ART – L’artiste qui a peint un œil tourné vers l’horizon sur un bunker normand en bord de mer a décidé de fermer ce regard. Et ses raisons font réfléchir.
La pupille claire, monumentale, regarde l’horizon depuis près de deux ans déjà. Graffée sur un bunker de la Seconde Guerre mondiale en bord de mer, cette œuvre poétique baptisée The Eye a ému le monde entier. Mais après avoir résisté contre vents et marrées, l’œil de Siouville-Hague en Normandie s’est finalement fermé.
"En effaçant ce graff je voulais un peu interroger le rapport au temps, le ‘j’irais voir, j’irais faire demain’."
Cyrille Corlays alias Näutil, graffeur
L’œil s’est fermé par étapes. L’artiste, Cyrille Corlays alias Näutil, a d’abord représenté un regard mi-clos, puis baisseé complètement les cils pour tirer le rideau sur son œuvre. Il explique les raisons de son choix sur sa page Facebook, dans un message du 11 octobre : "En effaçant ce graff je voulais un peu interroger le rapport au temps, le ‘j’irais voir, j’irais faire demain’ […] (je sais que plein de gens ont eu envie d’aller le voir et ont reporté à plus tard)."

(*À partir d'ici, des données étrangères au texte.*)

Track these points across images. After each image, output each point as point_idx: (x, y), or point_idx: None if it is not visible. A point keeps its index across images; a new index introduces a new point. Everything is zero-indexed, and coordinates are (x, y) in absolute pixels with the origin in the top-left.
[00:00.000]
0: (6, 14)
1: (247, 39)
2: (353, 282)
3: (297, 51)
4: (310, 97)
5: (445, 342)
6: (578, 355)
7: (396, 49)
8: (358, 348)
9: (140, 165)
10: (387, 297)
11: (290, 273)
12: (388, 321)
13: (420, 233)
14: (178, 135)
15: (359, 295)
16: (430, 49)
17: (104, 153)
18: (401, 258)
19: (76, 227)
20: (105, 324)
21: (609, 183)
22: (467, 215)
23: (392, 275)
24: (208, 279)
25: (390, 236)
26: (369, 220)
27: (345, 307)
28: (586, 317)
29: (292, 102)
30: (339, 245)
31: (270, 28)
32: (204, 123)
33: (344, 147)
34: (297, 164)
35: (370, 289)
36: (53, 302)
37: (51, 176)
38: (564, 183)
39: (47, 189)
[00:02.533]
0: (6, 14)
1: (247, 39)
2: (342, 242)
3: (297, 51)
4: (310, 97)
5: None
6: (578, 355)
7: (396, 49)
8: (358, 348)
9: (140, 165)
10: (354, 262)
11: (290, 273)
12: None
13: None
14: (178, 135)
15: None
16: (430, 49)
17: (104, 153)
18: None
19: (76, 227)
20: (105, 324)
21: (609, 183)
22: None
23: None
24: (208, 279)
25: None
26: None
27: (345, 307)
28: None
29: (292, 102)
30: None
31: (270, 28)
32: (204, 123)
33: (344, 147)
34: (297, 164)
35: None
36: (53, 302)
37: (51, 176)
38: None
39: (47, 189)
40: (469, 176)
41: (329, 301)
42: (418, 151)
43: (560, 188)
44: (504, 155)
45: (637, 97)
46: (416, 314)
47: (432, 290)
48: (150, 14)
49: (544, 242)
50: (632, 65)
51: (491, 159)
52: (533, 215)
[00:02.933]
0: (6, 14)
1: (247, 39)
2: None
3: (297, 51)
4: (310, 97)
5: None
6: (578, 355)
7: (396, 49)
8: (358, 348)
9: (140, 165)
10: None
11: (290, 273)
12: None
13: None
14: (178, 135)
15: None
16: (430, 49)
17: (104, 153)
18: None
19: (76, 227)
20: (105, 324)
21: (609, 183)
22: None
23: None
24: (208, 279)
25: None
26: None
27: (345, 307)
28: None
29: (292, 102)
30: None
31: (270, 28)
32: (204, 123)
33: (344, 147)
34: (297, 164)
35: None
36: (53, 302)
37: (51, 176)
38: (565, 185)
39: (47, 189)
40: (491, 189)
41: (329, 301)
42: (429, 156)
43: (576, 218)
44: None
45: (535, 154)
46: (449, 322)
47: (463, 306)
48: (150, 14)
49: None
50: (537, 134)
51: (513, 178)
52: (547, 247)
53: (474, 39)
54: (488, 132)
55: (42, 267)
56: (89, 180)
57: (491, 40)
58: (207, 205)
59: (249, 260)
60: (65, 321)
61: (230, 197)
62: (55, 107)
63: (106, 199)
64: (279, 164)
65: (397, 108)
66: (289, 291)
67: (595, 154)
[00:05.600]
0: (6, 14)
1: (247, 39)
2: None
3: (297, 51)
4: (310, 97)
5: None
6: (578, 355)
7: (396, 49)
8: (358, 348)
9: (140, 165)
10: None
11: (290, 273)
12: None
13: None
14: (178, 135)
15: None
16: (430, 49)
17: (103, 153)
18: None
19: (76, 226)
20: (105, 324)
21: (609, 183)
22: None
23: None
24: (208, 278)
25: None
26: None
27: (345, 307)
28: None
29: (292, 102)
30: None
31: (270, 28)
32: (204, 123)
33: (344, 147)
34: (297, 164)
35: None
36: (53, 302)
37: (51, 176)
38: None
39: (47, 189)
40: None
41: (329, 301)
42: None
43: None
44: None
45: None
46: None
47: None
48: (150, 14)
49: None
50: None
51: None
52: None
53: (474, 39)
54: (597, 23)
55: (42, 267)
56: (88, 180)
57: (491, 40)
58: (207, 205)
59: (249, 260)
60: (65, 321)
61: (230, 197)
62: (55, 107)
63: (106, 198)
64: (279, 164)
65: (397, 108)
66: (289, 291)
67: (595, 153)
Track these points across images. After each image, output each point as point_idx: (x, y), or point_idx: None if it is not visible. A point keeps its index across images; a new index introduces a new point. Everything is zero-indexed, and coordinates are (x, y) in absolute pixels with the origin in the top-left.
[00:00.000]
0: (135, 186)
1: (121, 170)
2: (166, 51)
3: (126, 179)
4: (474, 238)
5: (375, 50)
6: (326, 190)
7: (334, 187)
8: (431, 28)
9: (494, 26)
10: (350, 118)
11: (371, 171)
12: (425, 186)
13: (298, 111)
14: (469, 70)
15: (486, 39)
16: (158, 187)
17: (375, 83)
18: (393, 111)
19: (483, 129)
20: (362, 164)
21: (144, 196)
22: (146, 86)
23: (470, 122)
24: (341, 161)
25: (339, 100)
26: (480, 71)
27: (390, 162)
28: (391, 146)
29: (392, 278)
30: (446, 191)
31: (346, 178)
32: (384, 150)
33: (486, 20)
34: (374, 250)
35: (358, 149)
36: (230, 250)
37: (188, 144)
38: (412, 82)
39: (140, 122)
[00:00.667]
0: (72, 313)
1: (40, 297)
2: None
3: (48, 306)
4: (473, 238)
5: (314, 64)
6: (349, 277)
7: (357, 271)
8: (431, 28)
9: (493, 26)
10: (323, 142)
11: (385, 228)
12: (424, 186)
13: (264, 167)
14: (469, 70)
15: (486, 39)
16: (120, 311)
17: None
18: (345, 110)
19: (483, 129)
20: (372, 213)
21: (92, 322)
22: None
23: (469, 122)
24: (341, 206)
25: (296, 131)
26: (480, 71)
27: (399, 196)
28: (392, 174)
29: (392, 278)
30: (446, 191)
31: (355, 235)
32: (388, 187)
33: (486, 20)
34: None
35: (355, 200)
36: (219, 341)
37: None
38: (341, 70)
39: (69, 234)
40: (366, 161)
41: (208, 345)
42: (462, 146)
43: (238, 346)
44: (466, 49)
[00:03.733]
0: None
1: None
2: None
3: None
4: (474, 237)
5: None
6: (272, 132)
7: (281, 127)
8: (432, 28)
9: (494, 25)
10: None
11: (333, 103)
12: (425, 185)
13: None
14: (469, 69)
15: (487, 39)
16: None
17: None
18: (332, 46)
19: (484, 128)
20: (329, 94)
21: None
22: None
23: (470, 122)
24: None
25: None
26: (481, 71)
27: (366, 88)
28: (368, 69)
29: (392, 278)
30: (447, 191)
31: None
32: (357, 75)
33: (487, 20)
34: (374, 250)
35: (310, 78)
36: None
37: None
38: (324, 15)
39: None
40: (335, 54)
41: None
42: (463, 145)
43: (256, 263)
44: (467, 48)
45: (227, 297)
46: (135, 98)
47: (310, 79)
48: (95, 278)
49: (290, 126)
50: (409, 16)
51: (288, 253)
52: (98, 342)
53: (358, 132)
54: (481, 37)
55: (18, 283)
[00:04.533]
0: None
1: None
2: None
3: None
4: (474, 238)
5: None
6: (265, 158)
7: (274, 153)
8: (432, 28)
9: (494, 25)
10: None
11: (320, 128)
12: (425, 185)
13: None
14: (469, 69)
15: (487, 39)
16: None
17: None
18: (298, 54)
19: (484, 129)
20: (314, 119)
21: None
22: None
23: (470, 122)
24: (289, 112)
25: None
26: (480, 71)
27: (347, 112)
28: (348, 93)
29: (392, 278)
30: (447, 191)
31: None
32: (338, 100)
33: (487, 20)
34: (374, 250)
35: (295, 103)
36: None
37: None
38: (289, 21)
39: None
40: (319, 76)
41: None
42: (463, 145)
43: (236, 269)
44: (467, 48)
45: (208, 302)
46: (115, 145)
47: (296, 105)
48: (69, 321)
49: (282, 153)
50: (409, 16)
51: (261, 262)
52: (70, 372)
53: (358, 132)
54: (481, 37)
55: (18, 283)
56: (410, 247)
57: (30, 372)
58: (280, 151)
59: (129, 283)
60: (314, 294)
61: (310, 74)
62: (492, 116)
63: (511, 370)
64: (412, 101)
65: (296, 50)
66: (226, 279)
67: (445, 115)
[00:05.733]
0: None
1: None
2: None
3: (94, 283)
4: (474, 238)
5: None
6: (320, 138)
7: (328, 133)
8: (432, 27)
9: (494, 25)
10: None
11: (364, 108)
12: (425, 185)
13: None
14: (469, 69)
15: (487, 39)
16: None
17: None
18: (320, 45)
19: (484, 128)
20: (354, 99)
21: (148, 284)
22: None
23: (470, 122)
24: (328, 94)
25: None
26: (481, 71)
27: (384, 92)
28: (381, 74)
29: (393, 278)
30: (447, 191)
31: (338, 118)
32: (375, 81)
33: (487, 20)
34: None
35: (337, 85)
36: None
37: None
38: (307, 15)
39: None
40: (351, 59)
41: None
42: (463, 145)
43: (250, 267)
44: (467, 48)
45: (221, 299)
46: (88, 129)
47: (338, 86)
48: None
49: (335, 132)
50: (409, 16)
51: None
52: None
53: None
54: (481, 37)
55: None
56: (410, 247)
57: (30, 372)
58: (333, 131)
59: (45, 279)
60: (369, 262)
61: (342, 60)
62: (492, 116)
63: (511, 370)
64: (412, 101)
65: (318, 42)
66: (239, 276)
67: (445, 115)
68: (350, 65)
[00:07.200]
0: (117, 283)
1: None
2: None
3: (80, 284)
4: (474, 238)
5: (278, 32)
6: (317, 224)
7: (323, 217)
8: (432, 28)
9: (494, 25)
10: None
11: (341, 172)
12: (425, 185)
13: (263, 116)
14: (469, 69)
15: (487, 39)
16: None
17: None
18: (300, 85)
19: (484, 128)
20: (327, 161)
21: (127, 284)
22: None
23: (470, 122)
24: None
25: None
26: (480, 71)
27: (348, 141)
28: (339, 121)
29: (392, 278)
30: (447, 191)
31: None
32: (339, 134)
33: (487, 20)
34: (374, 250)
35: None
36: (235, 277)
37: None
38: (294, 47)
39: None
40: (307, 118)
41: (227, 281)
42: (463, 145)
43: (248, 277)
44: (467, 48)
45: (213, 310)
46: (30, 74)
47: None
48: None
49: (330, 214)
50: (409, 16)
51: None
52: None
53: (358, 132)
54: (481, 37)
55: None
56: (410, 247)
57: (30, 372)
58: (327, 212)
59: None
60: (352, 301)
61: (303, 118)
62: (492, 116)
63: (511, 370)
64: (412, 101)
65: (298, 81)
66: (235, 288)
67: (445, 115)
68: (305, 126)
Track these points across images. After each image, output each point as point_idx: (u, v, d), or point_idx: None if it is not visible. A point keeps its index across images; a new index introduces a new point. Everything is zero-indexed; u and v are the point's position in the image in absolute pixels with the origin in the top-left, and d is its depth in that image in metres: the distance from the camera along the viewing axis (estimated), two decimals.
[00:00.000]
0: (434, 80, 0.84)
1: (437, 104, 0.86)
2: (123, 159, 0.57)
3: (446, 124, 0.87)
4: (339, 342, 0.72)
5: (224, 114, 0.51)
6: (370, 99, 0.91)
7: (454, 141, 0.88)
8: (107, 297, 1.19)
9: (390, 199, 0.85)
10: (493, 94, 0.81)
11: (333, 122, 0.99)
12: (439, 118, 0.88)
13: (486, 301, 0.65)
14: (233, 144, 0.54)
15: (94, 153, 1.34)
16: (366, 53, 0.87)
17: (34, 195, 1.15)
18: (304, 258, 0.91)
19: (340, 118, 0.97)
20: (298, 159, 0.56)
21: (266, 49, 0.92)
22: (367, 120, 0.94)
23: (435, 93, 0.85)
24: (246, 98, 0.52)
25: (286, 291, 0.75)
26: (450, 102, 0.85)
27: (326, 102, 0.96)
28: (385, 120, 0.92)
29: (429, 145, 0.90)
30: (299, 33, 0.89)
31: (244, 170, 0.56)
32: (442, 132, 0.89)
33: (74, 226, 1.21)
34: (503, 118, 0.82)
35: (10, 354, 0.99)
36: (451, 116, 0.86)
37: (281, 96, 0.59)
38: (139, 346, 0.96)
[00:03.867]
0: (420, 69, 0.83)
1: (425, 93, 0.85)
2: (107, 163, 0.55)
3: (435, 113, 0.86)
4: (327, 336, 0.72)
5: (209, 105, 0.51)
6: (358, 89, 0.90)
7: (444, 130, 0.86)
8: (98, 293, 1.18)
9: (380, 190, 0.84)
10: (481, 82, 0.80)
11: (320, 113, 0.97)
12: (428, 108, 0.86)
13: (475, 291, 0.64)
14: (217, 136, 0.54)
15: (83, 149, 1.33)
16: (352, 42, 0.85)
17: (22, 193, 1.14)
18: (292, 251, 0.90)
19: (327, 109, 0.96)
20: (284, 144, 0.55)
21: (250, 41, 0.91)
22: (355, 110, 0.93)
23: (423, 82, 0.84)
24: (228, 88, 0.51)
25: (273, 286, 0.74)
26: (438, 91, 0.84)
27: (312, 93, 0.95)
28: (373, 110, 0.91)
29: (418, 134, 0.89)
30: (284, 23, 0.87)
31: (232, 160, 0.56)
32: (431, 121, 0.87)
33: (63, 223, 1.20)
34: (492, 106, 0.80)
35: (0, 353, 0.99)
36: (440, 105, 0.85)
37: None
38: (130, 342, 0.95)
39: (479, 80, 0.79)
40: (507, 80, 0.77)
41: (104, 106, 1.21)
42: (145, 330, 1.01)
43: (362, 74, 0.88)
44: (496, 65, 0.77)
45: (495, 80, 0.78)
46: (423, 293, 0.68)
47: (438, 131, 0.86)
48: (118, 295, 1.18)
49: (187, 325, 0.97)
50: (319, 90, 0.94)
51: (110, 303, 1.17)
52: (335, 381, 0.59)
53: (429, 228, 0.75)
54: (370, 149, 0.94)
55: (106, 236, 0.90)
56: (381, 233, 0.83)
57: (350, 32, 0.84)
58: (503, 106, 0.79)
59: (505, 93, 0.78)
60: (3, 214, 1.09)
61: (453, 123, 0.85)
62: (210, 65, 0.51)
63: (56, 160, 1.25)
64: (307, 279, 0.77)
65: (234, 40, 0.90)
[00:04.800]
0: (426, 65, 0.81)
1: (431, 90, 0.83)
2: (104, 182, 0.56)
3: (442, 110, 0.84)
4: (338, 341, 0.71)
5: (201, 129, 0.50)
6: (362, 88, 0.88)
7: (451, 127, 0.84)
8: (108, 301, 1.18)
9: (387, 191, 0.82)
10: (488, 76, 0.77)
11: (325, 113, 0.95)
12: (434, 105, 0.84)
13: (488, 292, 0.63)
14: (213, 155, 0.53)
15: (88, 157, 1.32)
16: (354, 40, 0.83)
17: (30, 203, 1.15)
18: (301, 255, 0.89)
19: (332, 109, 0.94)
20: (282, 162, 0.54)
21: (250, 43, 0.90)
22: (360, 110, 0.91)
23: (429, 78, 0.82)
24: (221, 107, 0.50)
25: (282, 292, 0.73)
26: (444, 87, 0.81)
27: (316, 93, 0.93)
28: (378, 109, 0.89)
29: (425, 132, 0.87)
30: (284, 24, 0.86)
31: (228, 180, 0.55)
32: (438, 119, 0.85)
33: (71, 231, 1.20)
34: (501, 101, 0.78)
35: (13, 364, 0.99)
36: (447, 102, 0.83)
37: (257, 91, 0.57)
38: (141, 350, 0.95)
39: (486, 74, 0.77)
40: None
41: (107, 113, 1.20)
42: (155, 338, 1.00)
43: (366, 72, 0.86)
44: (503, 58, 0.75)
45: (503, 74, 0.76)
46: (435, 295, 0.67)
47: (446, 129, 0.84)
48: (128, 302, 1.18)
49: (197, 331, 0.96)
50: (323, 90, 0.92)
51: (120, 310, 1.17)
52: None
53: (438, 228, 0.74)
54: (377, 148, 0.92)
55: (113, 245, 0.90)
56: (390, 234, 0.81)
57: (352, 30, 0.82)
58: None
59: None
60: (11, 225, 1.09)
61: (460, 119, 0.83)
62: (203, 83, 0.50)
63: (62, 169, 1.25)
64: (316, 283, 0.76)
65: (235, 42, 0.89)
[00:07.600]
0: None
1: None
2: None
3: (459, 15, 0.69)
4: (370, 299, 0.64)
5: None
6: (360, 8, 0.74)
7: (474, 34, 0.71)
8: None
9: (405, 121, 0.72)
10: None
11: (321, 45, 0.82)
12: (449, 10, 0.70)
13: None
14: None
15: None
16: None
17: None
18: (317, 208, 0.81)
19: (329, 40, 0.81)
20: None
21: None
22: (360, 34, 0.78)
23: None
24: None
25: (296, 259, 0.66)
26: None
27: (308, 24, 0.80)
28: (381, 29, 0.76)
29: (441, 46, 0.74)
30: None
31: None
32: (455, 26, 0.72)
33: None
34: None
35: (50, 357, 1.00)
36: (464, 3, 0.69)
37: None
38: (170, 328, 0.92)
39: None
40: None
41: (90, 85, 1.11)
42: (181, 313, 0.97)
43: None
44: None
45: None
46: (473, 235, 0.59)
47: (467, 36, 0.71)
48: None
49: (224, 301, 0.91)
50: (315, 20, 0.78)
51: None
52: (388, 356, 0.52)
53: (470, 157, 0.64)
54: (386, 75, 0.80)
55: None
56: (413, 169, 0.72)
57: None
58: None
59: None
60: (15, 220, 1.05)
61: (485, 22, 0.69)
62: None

En plus de cette leçon sur le temps, l’artiste de 40 ans affirme que son geste relève d’une philosophie de son art, par nature changeant et éphémère. Dans un message du 16 octobre, le graffeur a même posté une image de l'oeil effacé, laissant place nette pour les autres artistes. "La destinée du graff c’est de laisser la place, de se stratifier comme les couches de terre en géologie : un, puis un, puis encore un autre après lui", affirme-t-il. Tout en légèreté, il conclut : "Adios l’œil".